Fitch Ratings has affirmed Canada’s long-term foreign and local currency issuer default ratings at ‘AAA’ with stable outlooks.

The rating agency says that Canada’s ‘AAA’ status is underpinned by its high standards of living, the strength of its institutional framework, its stable political system, and its prudent macroeconomic management.

“Canada has enjoyed the highest average growth — 3.3% — among the G7 economies during the last decade, leaving it better-placed to contend with the current global downturn than most of the other advanced economies,” says Brian Coulton, managing director in Fitch’s Sovereign group.

It notes that Canada’s advantageous starting point, together with the opportune easing in its fiscal and monetary policies, suggest that the Canadian economy is also likely to recover more quickly than the other G7 nations. However, given the high degree of economic integration between the United States and Canada, a longer and more protracted slowdown in the former could imperil this relatively sanguine outlook for its neighbour, Fitch cautiones.

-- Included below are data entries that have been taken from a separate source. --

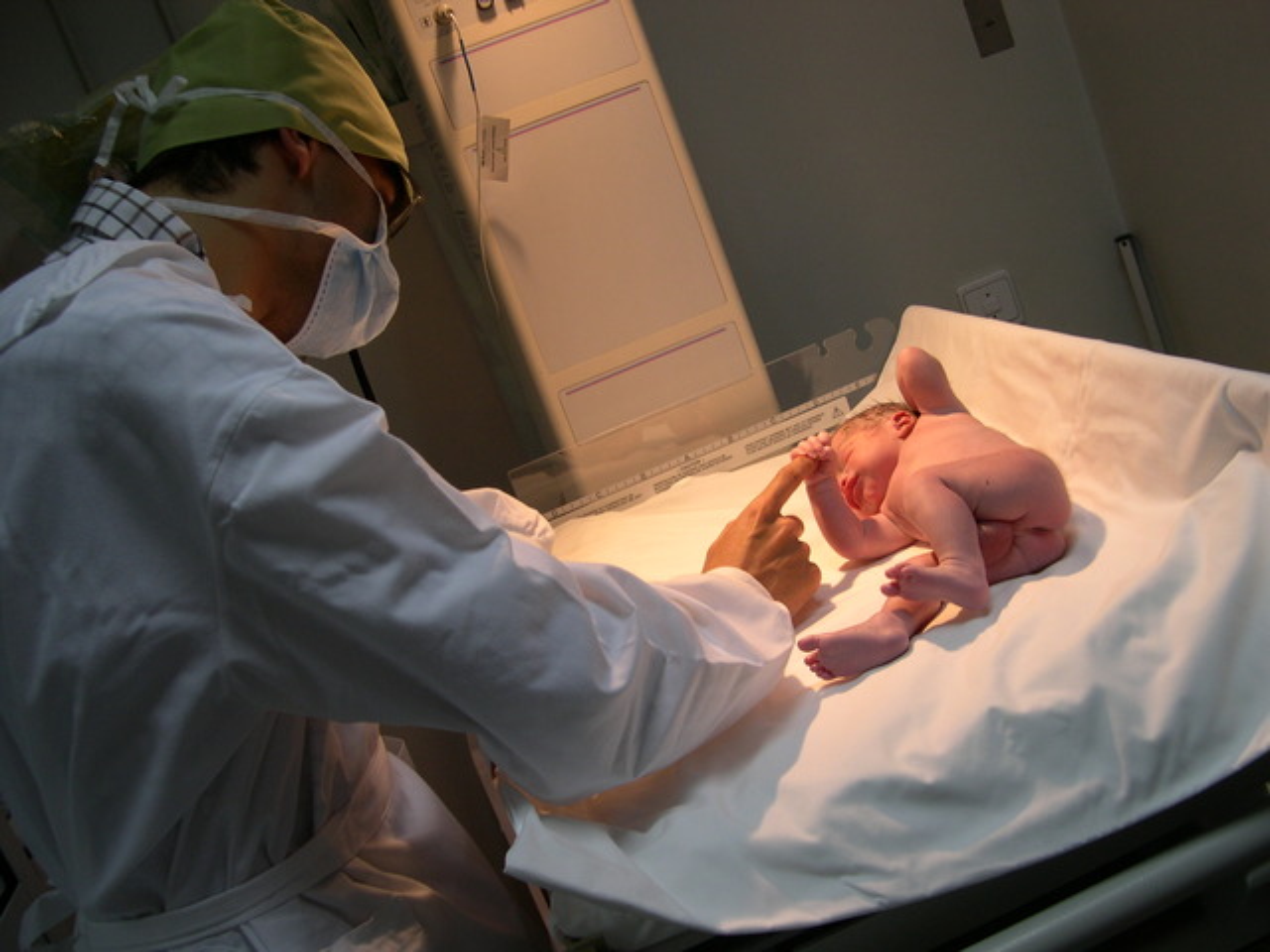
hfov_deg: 49.0
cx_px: 635
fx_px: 1394
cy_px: 476
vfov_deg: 37.7
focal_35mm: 38
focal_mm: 8
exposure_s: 1/43.4
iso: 100
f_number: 2.8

Canada’s public finances enter the downturn on a favourable footing after having been carefully administered since the late 1990s, Fitch observes. Slowing growth, a 1% reduction in goods and services tax and tax cuts to corporate, small businesses, and personal income, will however weaken Canada’s fiscal position, paring the surplus to a marginal 0.1% of GDP in 2008 from 1% in 2007, with risks to the downside. “Nevertheless, even if the fiscal balance were to tip into a deficit – which it could easily do – Canada’s budgetary position is likely to remain the strongest among the G7 nations over the next two years,” it adds.

A slowdown in exports, particularly of those sectors that cater to the U.S. consumer and housing industry, coupled with the relative strength of imports is likely to also cause Canada’s current account balance to slip into a small deficit of 0.7% of GDP in 2008, from a 0.9% surplus in 2007, Fitch forecasts.